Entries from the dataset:
**********
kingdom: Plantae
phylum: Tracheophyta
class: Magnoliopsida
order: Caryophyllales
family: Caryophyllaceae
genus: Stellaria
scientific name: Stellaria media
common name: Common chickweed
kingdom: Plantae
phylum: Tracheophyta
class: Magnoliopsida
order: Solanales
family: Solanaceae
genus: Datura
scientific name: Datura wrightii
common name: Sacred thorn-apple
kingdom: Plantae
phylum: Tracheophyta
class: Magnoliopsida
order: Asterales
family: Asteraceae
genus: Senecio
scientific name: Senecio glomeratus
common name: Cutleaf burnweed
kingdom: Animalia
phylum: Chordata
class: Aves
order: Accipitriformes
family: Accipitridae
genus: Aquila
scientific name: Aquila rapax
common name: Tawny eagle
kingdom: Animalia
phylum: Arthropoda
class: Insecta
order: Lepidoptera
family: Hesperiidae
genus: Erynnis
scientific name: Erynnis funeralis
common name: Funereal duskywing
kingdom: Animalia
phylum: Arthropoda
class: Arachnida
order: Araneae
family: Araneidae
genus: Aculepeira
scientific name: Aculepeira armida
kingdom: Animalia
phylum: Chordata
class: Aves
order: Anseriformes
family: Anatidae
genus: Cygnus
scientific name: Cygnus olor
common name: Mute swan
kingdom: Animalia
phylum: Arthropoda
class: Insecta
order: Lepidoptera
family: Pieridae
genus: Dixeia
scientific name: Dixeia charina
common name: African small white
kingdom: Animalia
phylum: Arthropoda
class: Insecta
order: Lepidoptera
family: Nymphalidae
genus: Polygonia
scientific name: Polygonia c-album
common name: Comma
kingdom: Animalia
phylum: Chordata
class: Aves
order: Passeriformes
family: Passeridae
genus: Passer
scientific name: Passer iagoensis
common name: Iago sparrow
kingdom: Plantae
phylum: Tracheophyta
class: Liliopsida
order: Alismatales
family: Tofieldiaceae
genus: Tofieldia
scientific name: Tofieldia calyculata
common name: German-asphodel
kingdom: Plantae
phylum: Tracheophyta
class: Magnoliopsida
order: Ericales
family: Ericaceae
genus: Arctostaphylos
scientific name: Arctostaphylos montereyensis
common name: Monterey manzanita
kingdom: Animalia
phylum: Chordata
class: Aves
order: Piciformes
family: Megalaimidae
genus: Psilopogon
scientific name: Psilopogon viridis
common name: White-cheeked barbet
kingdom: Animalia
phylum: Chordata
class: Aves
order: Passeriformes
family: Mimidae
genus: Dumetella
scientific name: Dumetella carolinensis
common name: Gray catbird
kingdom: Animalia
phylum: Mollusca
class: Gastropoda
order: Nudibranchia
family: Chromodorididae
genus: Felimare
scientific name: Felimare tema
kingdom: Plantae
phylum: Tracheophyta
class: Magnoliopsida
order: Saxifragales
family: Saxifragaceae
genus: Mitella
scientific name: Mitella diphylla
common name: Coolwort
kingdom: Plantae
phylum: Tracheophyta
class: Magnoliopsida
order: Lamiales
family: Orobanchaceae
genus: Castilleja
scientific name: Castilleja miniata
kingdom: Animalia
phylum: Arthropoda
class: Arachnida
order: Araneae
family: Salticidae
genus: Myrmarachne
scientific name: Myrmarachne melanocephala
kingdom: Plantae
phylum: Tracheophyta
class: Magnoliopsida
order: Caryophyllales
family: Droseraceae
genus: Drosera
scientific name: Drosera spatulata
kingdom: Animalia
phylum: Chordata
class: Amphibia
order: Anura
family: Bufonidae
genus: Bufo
**********
Written instruction:
Quote each line of the entries above verbatim, from the first through the last.

The answer:
kingdom: Plantae
phylum: Tracheophyta
class: Magnoliopsida
order: Caryophyllales
family: Caryophyllaceae
genus: Stellaria
scientific name: Stellaria media
common name: Common chickweed
kingdom: Plantae
phylum: Tracheophyta
class: Magnoliopsida
order: Solanales
family: Solanaceae
genus: Datura
scientific name: Datura wrightii
common name: Sacred thorn-apple
kingdom: Plantae
phylum: Tracheophyta
class: Magnoliopsida
order: Asterales
family: Asteraceae
genus: Senecio
scientific name: Senecio glomeratus
common name: Cutleaf burnweed
kingdom: Animalia
phylum: Chordata
class: Aves
order: Accipitriformes
family: Accipitridae
genus: Aquila
scientific name: Aquila rapax
common name: Tawny eagle
kingdom: Animalia
phylum: Arthropoda
class: Insecta
order: Lepidoptera
family: Hesperiidae
genus: Erynnis
scientific name: Erynnis funeralis
common name: Funereal duskywing
kingdom: Animalia
phylum: Arthropoda
class: Arachnida
order: Araneae
family: Araneidae
genus: Aculepeira
scientific name: Aculepeira armida
kingdom: Animalia
phylum: Chordata
class: Aves
order: Anseriformes
family: Anatidae
genus: Cygnus
scientific name: Cygnus olor
common name: Mute swan
kingdom: Animalia
phylum: Arthropoda
class: Insecta
order: Lepidoptera
family: Pieridae
genus: Dixeia
scientific name: Dixeia charina
common name: African small white
kingdom: Animalia
phylum: Arthropoda
class: Insecta
order: Lepidoptera
family: Nymphalidae
genus: Polygonia
scientific name: Polygonia c-album
common name: Comma
kingdom: Animalia
phylum: Chordata
class: Aves
order: Passeriformes
family: Passeridae
genus: Passer
scientific name: Passer iagoensis
common name: Iago sparrow
kingdom: Plantae
phylum: Tracheophyta
class: Liliopsida
order: Alismatales
family: Tofieldiaceae
genus: Tofieldia
scientific name: Tofieldia calyculata
common name: German-asphodel
kingdom: Plantae
phylum: Tracheophyta
class: Magnoliopsida
order: Ericales
family: Ericaceae
genus: Arctostaphylos
scientific name: Arctostaphylos montereyensis
common name: Monterey manzanita
kingdom: Animalia
phylum: Chordata
class: Aves
order: Piciformes
family: Megalaimidae
genus: Psilopogon
scientific name: Psilopogon viridis
common name: White-cheeked barbet
kingdom: Animalia
phylum: Chordata
class: Aves
order: Passeriformes
family: Mimidae
genus: Dumetella
scientific name: Dumetella carolinensis
common name: Gray catbird
kingdom: Animalia
phylum: Mollusca
class: Gastropoda
order: Nudibranchia
family: Chromodorididae
genus: Felimare
scientific name: Felimare tema
kingdom: Plantae
phylum: Tracheophyta
class: Magnoliopsida
order: Saxifragales
family: Saxifragaceae
genus: Mitella
scientific name: Mitella diphylla
common name: Coolwort
kingdom: Plantae
phylum: Tracheophyta
class: Magnoliopsida
order: Lamiales
family: Orobanchaceae
genus: Castilleja
scientific name: Castilleja miniata
kingdom: Animalia
phylum: Arthropoda
class: Arachnida
order: Araneae
family: Salticidae
genus: Myrmarachne
scientific name: Myrmarachne melanocephala
kingdom: Plantae
phylum: Tracheophyta
class: Magnoliopsida
order: Caryophyllales
family: Droseraceae
genus: Drosera
scientific name: Drosera spatulata
kingdom: Animalia
phylum: Chordata
class: Amphibia
order: Anura
family: Bufonidae
genus: Bufo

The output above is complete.